Yup, and you have a HUGE range of models. Was just on the GW site and you actually have to scroll down on the HQ page. Kind of jealous.:shok:


----------



## lokis222 (Mar 14, 2009)

Rems said:


> Yes but then you fall into a viscous cycle where army a is unpopular because it has no new models. No new models are then made for army because it's unpopular.
> 
> Look at Dark Eldar. They were massively under-represented among players but with gw's (arguably risky) overhaul of their range they are very popular, certainly for a xenos army. Renewing an army can work, that's been demonstrated now so hopefully we'll see more of it.


Hopefully. 

Personally, I am hoping they pull their shit together for 6th edition and learn how to write balanced, unambiguous rules and overhaul/faq all the codexes into some semblances of order as well. While I am on the topic, I also wish for a billion dollars and Mars colonies in the next ten years.


----------



## jaysen (Jul 7, 2011)

Speaking of new miniatures, I just ordered a Comtemptor Dreadnought from forge world to use as a converted Furioso Librarian. It's gonna be sweet.


----------



## Harriticus (Nov 10, 2010)

SoB are in need of the most recent models. Necrons are about to get a flurry of new plastics/finecasts so they're pretty much handled. One of the reasons the SoB are the least popular army though is the difficulties in collecting/assembling a large army though.


----------



## Zion (May 31, 2011)

I actually don't get all the Necron votes since they're next and are pretty much all plastic anyways (some nice plastic to boot).


----------



## Alsojames (Oct 25, 2010)

SoB, big time. After them an the 'crons, Tau.


----------



## Skig (Oct 16, 2011)

Other

I want some thousand sons terminators (btw I don't know anything about thousands sons other than that the models are great... maybe they don't have terminators


----------



## KhainiteAssassin (Mar 18, 2009)

since I cant vote for multiples, I voted more dark eldar cuz its my army 

and i may revive my old Necrons from the grave if the rules are good.
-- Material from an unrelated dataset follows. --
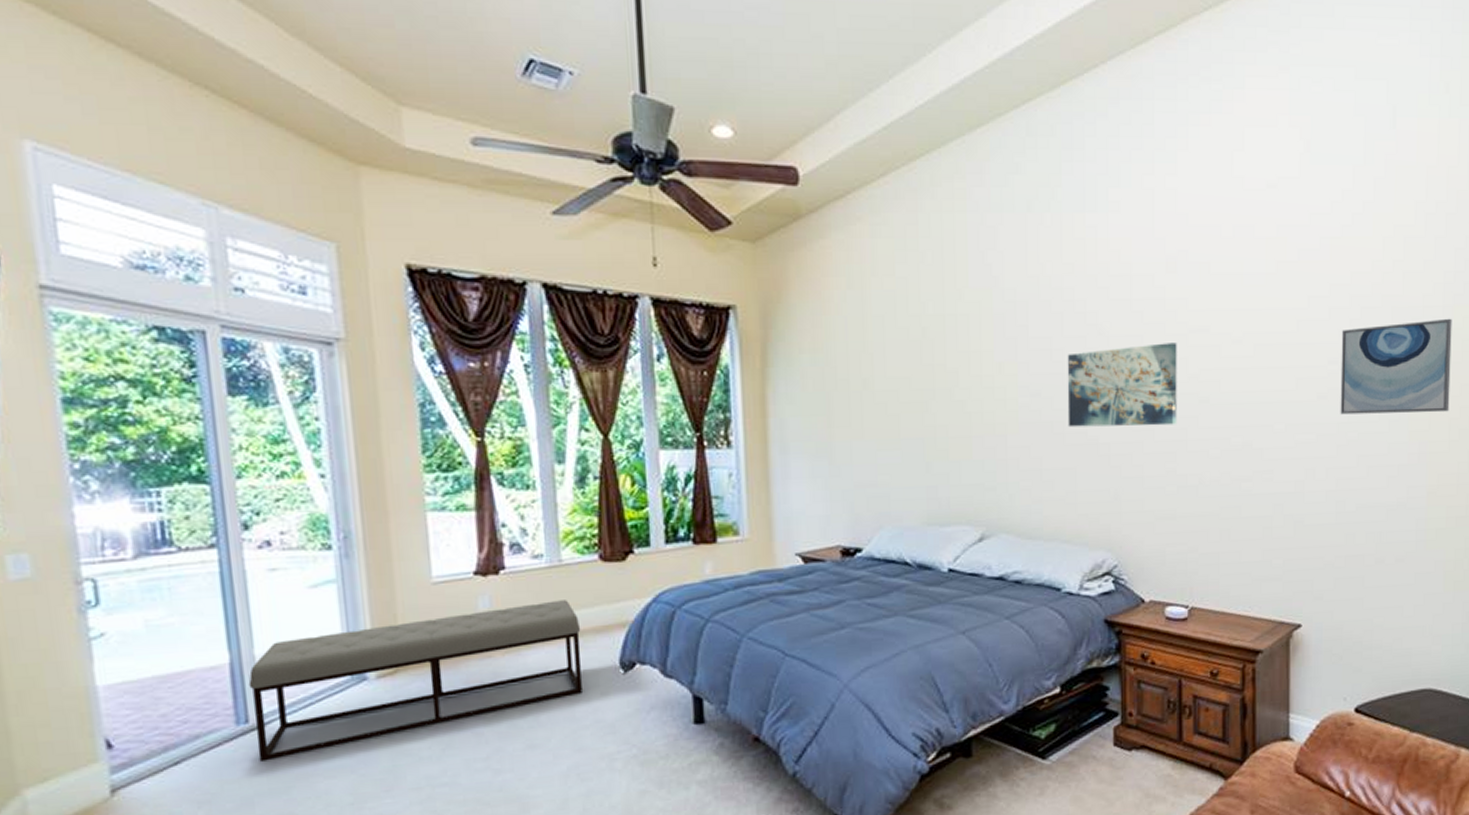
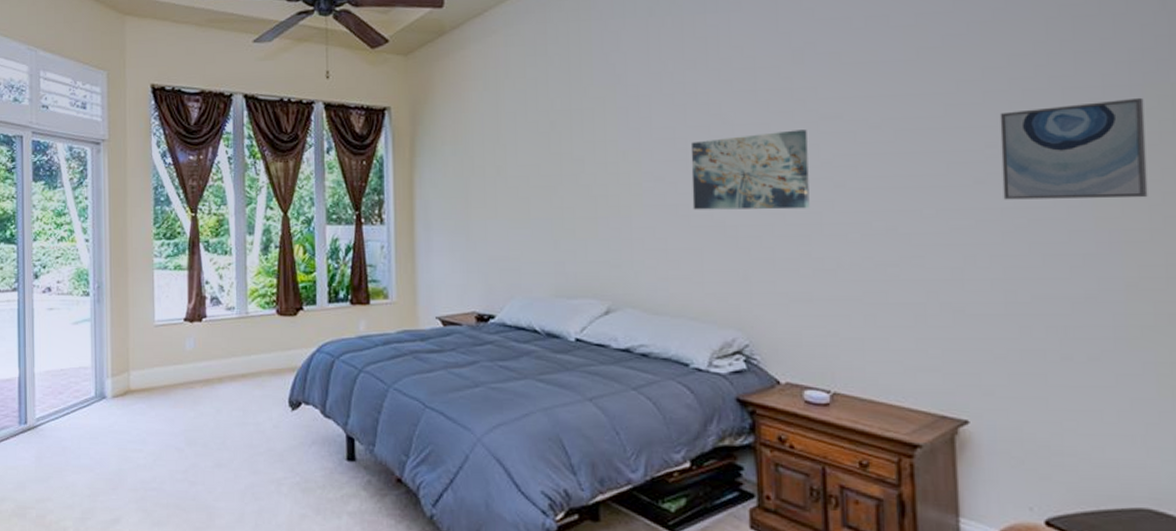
bench: present [248,600,582,762] -> none [29,345,260,455]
I want Lychguard with shields XD


----------



## DestroyerHive (Dec 22, 2009)

Tyranids and some darn Thunderwolves. Sheesh, what's been keeping them so long?


----------



## jaysen (Jul 7, 2011)

Thunderwolves can wait, IMHO. 400lb hulking beast men riding gigantic wolves into space battles is a bit rediculous.


----------



## Zion (May 31, 2011)

jaysen said:


> Thunderwolves can wait, IMHO. 400lb hulking beast men riding gigantic wolves into space battles is a bit rediculous.


Almost everything about 40k is a bit ridiculious. that's what makes it rather awesome!


----------



## Amoeba Bait (May 31, 2010)

IG Tanks. Hydra etc


----------